救えず

星埜銀杏

01

 …――うんこ、踏んだ。


 なんだか男子小学生が大好きそうなワードではあるが、今の僕は、とても哀しい。


 昨日、卸したばかりの新品の靴で、うんこを踏んでしまったわけだ。


 うぉぉんと大声を出して泣きつつ、そこら中を破壊して回りたい衝動に駆られる。


 しかも、


 どう解釈しても人糞だとしか思えないソレを踏んでしまったがゆえ悲しみは最上級。あまり詳しい描写をすると気持ち悪くなる人もいるかと思うので、これ以上はよそう。とにかく昨今のギャグ漫画でも遭遇しないような不運に見舞われたワケだ。


 不意に襲ってきた運々(うんうん)にやられたワケで略して不運だ。


 うんッ!


 現実逃避したい気分だ。


「戦闘中に、よそ見をするなッ、勇者ッ!!」


 いやいや、うんこ、踏んだんだよ、誰でも気になるでしょ、普通に。


「突っ込む。バックアップ、よろしく、僧侶」


 デッカい剣を担ぎ上げた40過ぎのひげ面な、おっさんが力強く右親指を立てる。


 いやいや、うんこ、踏んだんだって。しかも、おニューの靴でさ。マジかっての。


「オッケー。剣士。最高にハイにしてやるよ」


 なんか、うんこ、踏んだ僕のテンション、無視してない?


 なんというか、こうさ、テンションダダ下がりの僕を気遣うとか、そういった優しさはないのかね。君らには。確かに目の前に魔王がいてラストバトルって考えると分からないでもない。けどさ。てか、分かったぞ。これ、魔王のソレじゃねぇの?

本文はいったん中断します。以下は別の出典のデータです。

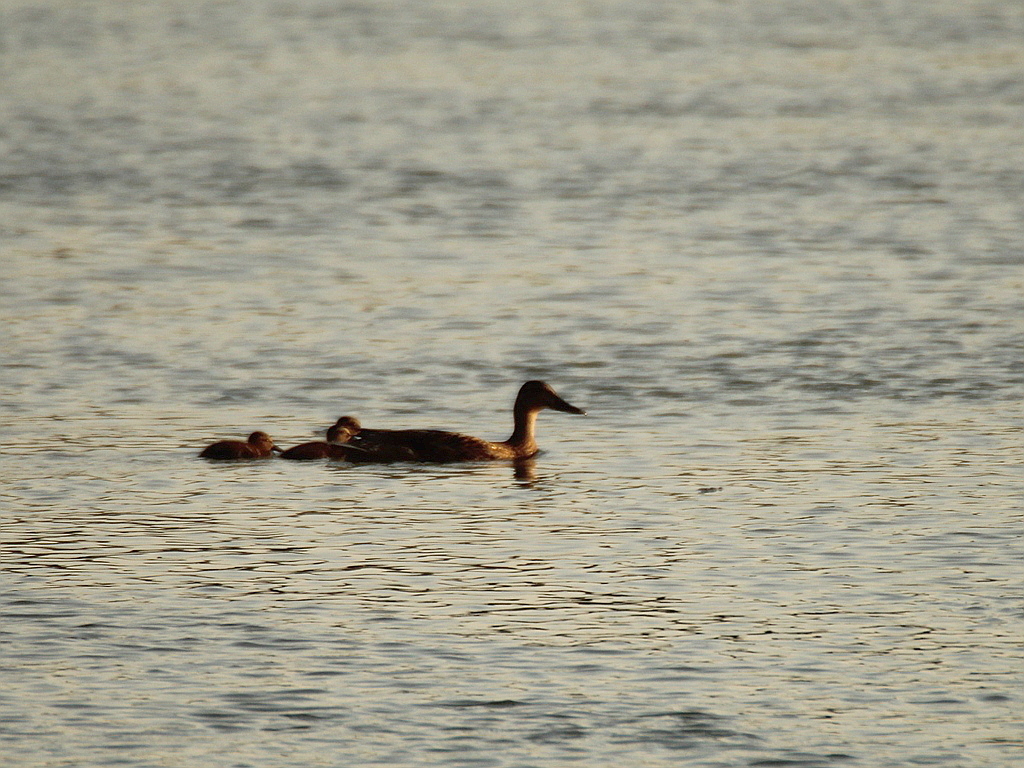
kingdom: Animalia
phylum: Chordata
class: Aves
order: Anseriformes
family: Anatidae
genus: Anas
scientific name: Anas platyrhynchos
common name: Mallard
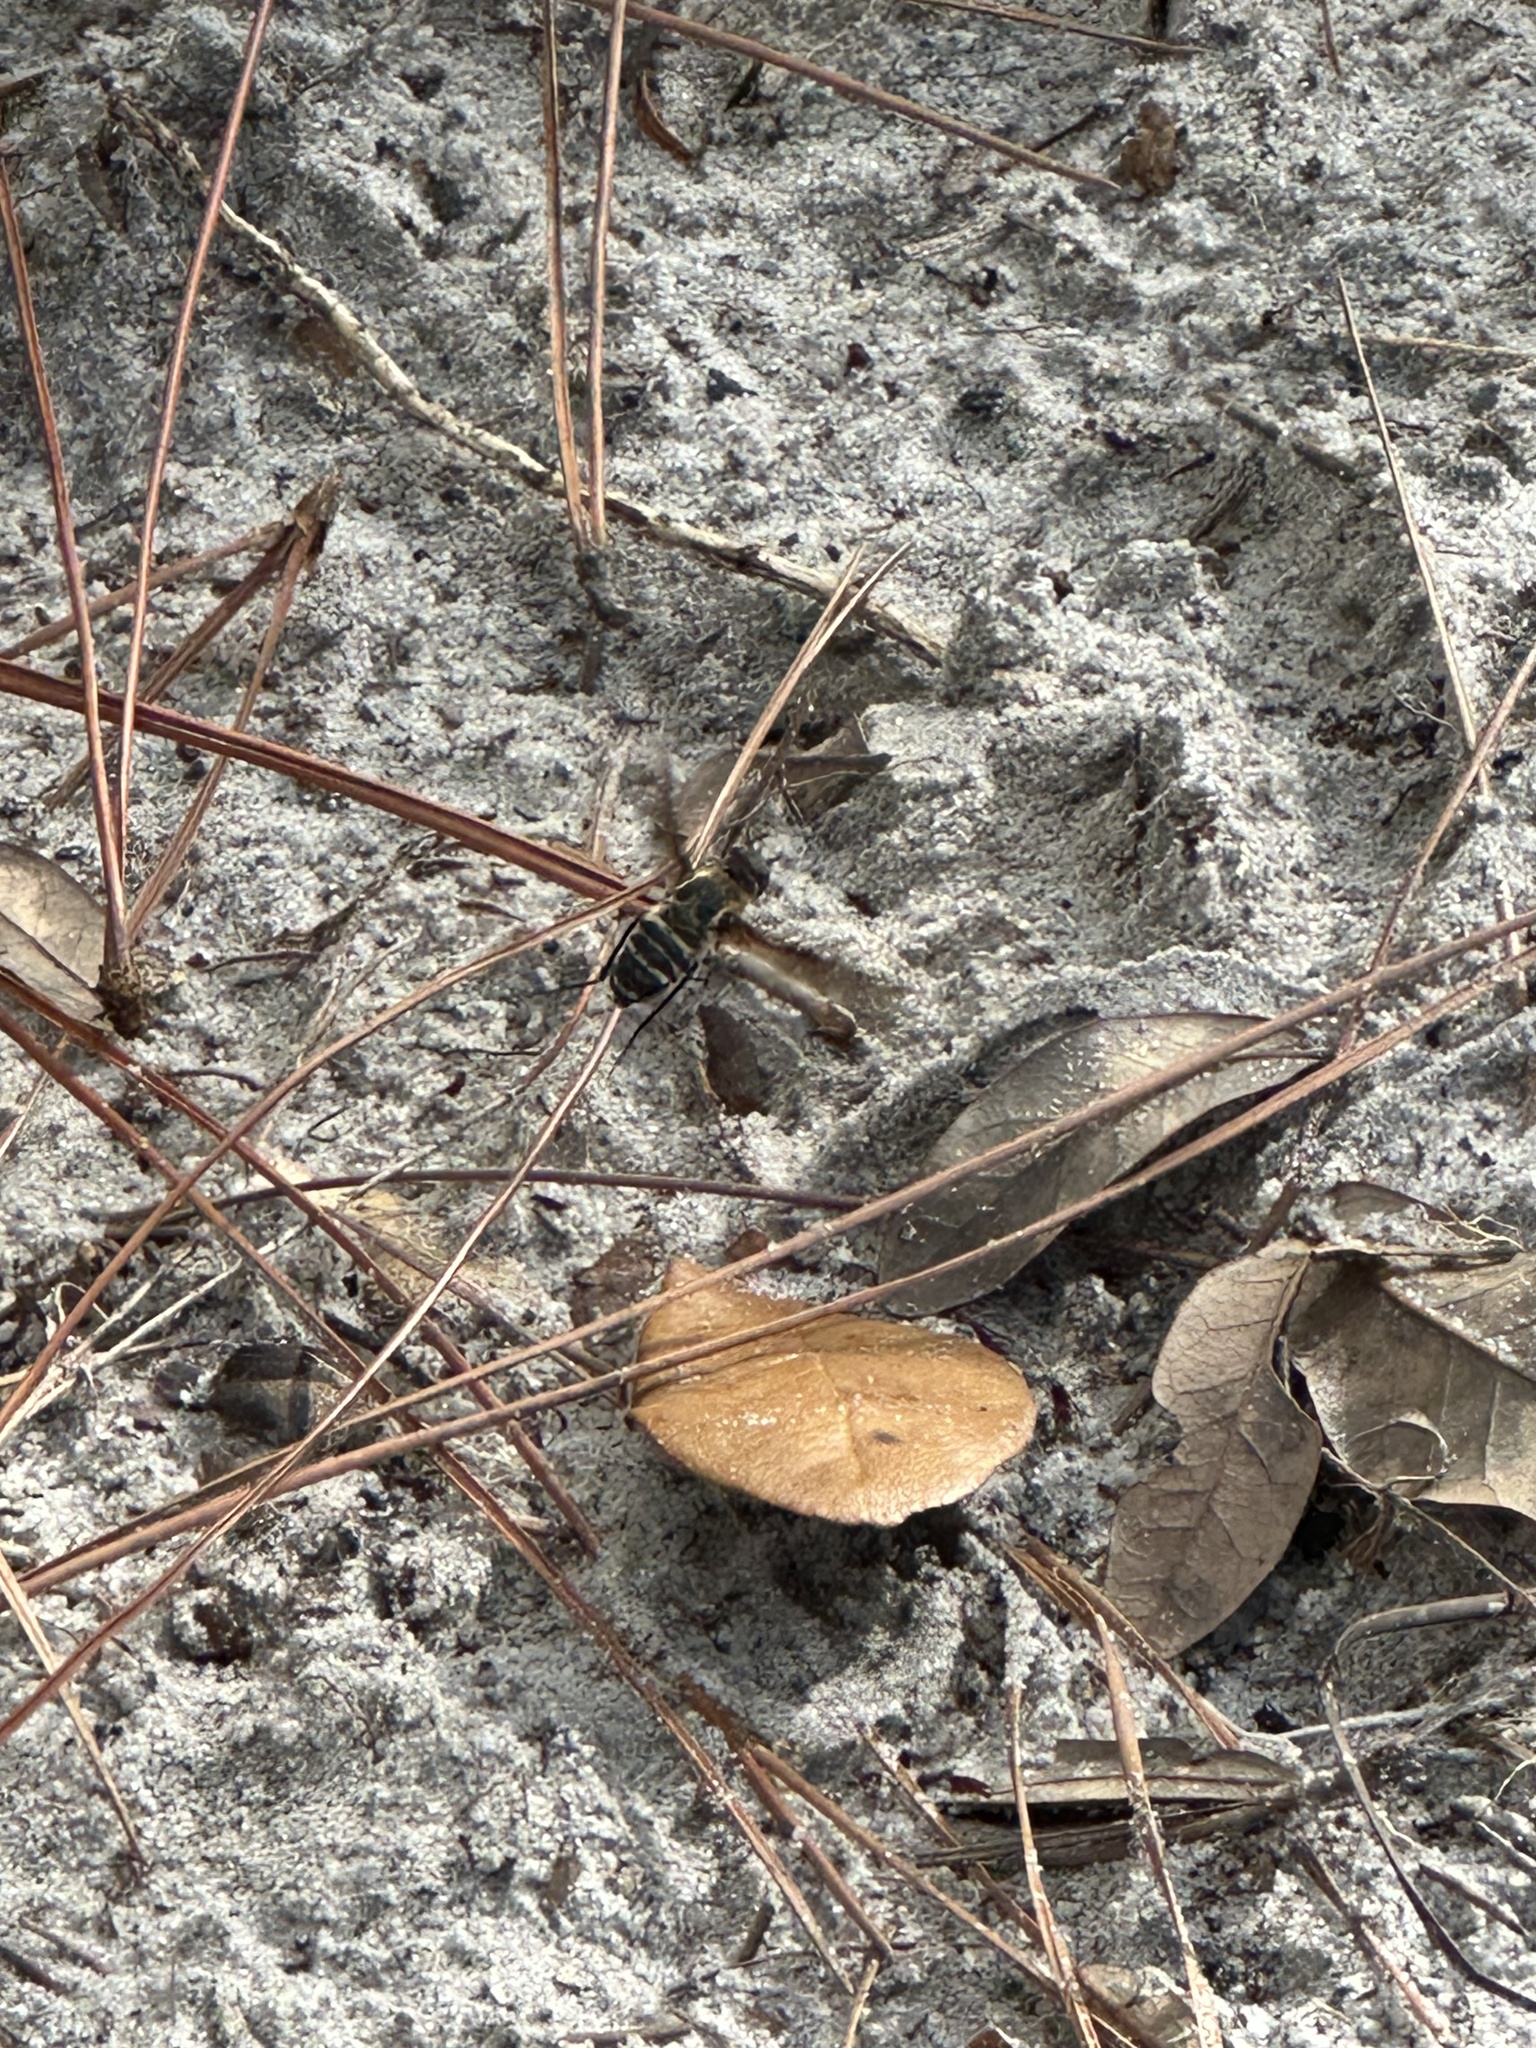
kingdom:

 魔王を倒す為に魔王城に入ってから、ずっとトイレらしきものは一切見てないし。


 もしかして地雷的な罠としてのソレなのかもしれないぞ。


「済まん。勇者、一匹、逃しちまったッ!?」


 赤毛で、つり目な強気女子な魔道士が言う。


 本名はアンだ。確かな。どうでもいいけど。